The general idea of xfilter is to provide a subset of the crossfilter API, suitable for charting libraries like dc.js. But instead of running the queries in the browser, xfilter will dispatch them to a server such as a conventional database, Nanocubes, .

Currently an implementation for Nanocubes is included, as well as an example "fgb" (filter-groupby) database.

Since these queries will usually be asynchronous, xfilter requires you to "commit" each query. You can tie into dc.js' commitHandler so that the charts will wait to redraw until the results have been received.
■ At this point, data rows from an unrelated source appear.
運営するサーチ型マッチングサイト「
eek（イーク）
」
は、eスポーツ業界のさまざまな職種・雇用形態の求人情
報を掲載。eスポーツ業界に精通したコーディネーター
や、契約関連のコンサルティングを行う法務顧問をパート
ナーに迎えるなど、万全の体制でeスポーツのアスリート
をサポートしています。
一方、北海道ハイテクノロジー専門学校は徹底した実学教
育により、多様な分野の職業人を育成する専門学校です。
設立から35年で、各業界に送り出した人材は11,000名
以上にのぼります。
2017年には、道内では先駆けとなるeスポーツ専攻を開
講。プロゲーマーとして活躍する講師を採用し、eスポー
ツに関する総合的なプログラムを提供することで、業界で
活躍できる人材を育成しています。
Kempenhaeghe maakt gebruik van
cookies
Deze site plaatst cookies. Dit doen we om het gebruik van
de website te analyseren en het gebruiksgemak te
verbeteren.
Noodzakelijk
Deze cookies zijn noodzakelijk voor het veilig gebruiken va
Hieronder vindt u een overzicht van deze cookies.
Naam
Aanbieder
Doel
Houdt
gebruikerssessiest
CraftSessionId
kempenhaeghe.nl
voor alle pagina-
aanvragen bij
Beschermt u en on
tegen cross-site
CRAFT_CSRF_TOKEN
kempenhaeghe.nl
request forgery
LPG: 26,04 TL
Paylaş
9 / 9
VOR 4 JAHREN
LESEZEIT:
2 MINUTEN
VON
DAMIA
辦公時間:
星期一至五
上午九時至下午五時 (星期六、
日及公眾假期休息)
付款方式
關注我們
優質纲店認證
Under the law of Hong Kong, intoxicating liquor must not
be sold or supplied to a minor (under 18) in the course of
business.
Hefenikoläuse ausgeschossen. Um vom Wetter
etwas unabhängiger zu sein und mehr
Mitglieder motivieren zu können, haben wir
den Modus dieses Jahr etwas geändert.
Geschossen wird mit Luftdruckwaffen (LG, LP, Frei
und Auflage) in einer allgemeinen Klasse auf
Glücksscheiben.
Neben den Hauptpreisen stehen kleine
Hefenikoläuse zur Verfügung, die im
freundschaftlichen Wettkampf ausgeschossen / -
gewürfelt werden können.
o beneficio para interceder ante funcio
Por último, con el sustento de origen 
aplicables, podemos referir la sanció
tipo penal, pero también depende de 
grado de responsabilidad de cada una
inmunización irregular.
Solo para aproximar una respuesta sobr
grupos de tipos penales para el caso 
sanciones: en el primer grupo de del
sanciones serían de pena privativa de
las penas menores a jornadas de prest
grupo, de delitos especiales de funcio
Note that the interface provided for configuring dimensions and groups is similar but not the same as the crossfilter interface, and xfilter allows providers to customize these interfaces further. The objective is to provide objects with the same interface as crossfilter on the charting side, but configuration is necessarily going to be different.

This allows more specific kinds of queries, tuned to the efficiency of the server.

Example: crossfilter does not provide dimension.filterMultiple, because it would not be efficient given the crossfilter implementation. But xfilter does, because this is something that charts with categorical dimensions regularly enable.

On the other hand, xfilter does not provide dimension.filterFunction, because it is not possible in general to marshal a JavaScript function to another process. Although filterFunction is very general, it is problematic when implementing a query provider on a remote server.

Long story short, filters and groups should be defined in terms of primitives that are appropriate for the server. This is not a limitation because crossfilter is configured directly by the user and charting libraries like dc.js do not touch the configuration side of crossfilter.